Canadian Club 12 ans Classic • Batch C12-014

40% alc./vol.

Patrick 78%
C’est la première fois que je dis ça d’un whisky : Too much! Les notes de bois brûlé, de vanille et de caramel sont tellement intenses que je ne peux que soupçonner que l’on aie abusé de la règle qui permet d’ajouter aux whiskys canadiens ~9% de n’importe quoi. Bref, si vous aimez suffisamment le whisky pour consulter ce site web, évitez ce whisky. Sinon, pour le beau-frère, ça fait un cadeau qui parait bien pour pas cher. Ou encore un parfait « dernier dram pour la route » quand tu veux la visite s’en aille. Plaira aussi aux amateurs de rhums industriels cheaps. Nez : Parfum très sucré de caramel réchauffé, avec des notes de bois brûlé, de vanille et d’épices. Bouche : Toujours le caramel et le sucre, avec le bois brûlé pas très loin derrière, et une bonne touche vanillée. L’ensemble me fait plutôt penser à un rhum cheap. Finale : Assez longue et intense, marquée par les notes de bois brûlé et de vanille.

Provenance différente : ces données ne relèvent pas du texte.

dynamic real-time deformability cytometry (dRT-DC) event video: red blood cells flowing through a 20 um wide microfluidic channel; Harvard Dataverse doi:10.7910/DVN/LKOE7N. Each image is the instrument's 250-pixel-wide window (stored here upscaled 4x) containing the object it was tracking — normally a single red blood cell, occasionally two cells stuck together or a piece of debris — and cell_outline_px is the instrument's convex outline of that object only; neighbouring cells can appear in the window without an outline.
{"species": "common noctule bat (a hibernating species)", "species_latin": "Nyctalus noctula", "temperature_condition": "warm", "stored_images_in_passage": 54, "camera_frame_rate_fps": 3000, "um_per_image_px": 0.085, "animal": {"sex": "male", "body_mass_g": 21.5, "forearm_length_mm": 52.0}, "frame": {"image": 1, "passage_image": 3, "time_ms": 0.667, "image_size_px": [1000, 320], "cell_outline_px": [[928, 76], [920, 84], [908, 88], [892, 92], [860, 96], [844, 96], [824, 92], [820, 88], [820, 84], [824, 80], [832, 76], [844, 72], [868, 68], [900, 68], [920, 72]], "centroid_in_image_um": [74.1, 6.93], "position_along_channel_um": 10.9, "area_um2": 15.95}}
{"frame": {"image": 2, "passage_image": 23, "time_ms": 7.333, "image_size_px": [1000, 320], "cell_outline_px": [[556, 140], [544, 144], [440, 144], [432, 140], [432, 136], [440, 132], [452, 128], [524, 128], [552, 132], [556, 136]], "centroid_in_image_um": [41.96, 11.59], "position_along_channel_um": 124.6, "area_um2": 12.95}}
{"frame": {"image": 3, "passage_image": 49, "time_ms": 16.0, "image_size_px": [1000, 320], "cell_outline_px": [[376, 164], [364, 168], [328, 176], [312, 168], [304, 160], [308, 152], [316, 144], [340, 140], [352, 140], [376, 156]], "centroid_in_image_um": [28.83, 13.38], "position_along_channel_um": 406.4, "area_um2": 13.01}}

Glen Breton Ice 10 ans (40%)

40% alc./vol.

André 79%
Glenora peut être bien inconsistant sur la qualité des produits qui sortent des chais de la distillerie et la ligne de marketing disant qu’ils sont le premier Canadian single malt à avoir été fabriqué au Canada est maintenant tellement dépassé que l’on peut penser, avec raison, qu’ils se sont assis sur leur lauriers depuis plus de 20 ans. Mais cette édition est certainement une des plus singulière du portfolio de whiskies Canadiens. C’est à se demander pourquoi un Ice wine cask finish n’avait pas été distribué avant. Nez sucré, beaucoup d’agrumes et de saveurs herbeuses, influences du cask de chêne, presque une touche de virgin oak, pâtisseries fraiches, gingembre râpé, léger brûlé. Texture huileuse en bouche, mais beaucoup plus épicée que l’annonçait le nez. Bois séché, barrique de chêne brûlée, céréales maltées, poires, fleurs blanches, herbe verte mouillée. La finale est très épicée, le gingembre cache beaucoup des saveurs plus volatiles et l’influence du fût de chêne est aussi beaucoup trop forte. L’idée du scénario était intéressante mais la mise en production ne rend pas justice à l’audace du cask finish. Dommage, mais définitivement un whisky à essayer.

Patrick 90%
Complexe et savoureux, ma bouteille s’est vidée sans que je m’en rende compte, ce qui est le compliment le plus sincère qui soit! Dommage que ce soit la création vraiment intéressante venant de cette distillerie. Nez : confiture de pommes, orge, touche de chêne, de vanille et d’agrumes. Bouche : Épices, ou en fait sucre épicé, avec un peu de bois, d’agrumes, de miel et de pommes. Finale : D’une belle longueur et savoureuse. Et enfin, on y retrouve de vraies notes rappelant le vin de glace.

Martin 83%
Ambre à peine désaturé. Nez: Les céréales typiques de Glenora nous sautent au nez, avec une poignée de fruits rouges et de flan. L’impression de vin de glace semble être juste dans ma tête. Bouche: Bien sucré et fruité en bouche, quoique légèrement métallique. Chêne et épices complètent le tout. Finale: Longueur moyenne, mais compense par son intensité. Baies rouges glacées, épices, bois et vanille. Crème anglaise, un peu terreux. Équilibre: Belle expérience pour la distillerie, ce qui m’amène à imaginer que certains autres malts de Glenora pourraient bénéficier d’une telle maturation.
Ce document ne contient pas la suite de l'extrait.